* [What the task asks]:
Within the entries below, the lines from the one with "Das entscheidende Merkmal ist, dass sie" through the one with "das Engagement wichtig sind" are to be set down exactly, both ends kept.

* [Excerpted data]:

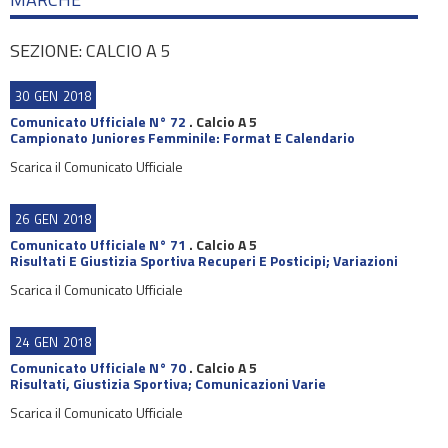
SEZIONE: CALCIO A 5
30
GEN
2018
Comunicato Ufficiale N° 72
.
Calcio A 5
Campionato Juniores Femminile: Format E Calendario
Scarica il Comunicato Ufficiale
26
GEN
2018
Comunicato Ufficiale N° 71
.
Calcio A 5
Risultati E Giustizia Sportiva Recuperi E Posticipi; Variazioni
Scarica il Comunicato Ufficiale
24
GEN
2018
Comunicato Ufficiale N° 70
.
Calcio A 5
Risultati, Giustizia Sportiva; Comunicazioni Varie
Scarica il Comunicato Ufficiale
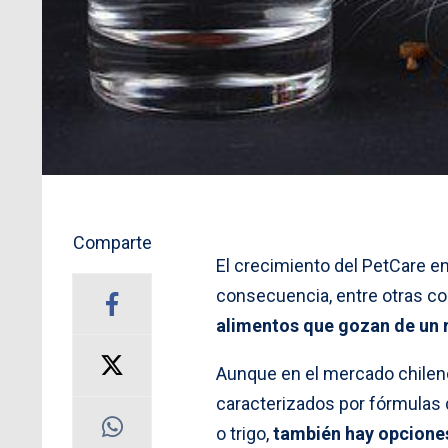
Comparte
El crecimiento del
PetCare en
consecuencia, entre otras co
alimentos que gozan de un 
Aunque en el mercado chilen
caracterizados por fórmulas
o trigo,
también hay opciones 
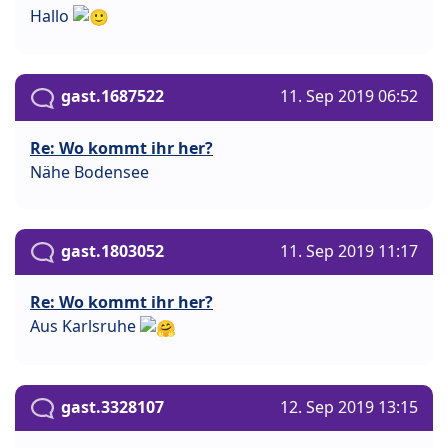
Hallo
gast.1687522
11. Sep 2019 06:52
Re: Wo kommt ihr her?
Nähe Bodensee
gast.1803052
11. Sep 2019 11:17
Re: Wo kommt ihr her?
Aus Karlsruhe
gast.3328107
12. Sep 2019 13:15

--

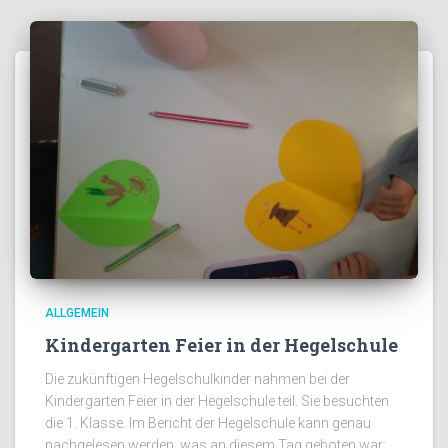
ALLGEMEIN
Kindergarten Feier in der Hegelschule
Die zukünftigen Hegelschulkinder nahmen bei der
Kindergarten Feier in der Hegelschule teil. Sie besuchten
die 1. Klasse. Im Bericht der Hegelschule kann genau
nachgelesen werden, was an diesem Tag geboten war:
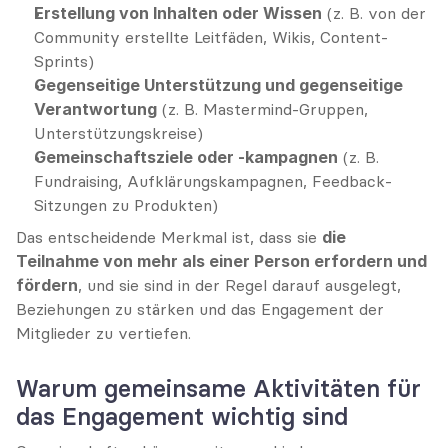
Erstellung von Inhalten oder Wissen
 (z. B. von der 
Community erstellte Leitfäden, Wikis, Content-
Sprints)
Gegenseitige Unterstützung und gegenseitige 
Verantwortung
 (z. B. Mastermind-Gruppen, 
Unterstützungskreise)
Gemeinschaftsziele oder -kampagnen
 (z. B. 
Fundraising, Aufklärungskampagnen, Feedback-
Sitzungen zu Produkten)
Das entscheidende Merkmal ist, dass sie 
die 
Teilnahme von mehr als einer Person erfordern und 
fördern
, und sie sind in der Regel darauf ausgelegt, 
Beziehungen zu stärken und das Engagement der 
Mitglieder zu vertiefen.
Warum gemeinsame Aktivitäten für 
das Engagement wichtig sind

==

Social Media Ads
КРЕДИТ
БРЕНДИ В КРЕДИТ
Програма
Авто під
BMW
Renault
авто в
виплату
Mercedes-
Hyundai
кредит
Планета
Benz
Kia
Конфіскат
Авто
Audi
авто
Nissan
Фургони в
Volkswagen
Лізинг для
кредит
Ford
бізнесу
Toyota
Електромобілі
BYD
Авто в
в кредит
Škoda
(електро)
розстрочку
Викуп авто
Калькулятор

* [Reply to the exercise]:
Das entscheidende Merkmal ist, dass sie 
die 
Teilnahme von mehr als einer Person erfordern und 
fördern
, und sie sind in der Regel darauf ausgelegt, 
Beziehungen zu stärken und das Engagement der 
Mitglieder zu vertiefen.
Warum gemeinsame Aktivitäten für 
das Engagement wichtig sind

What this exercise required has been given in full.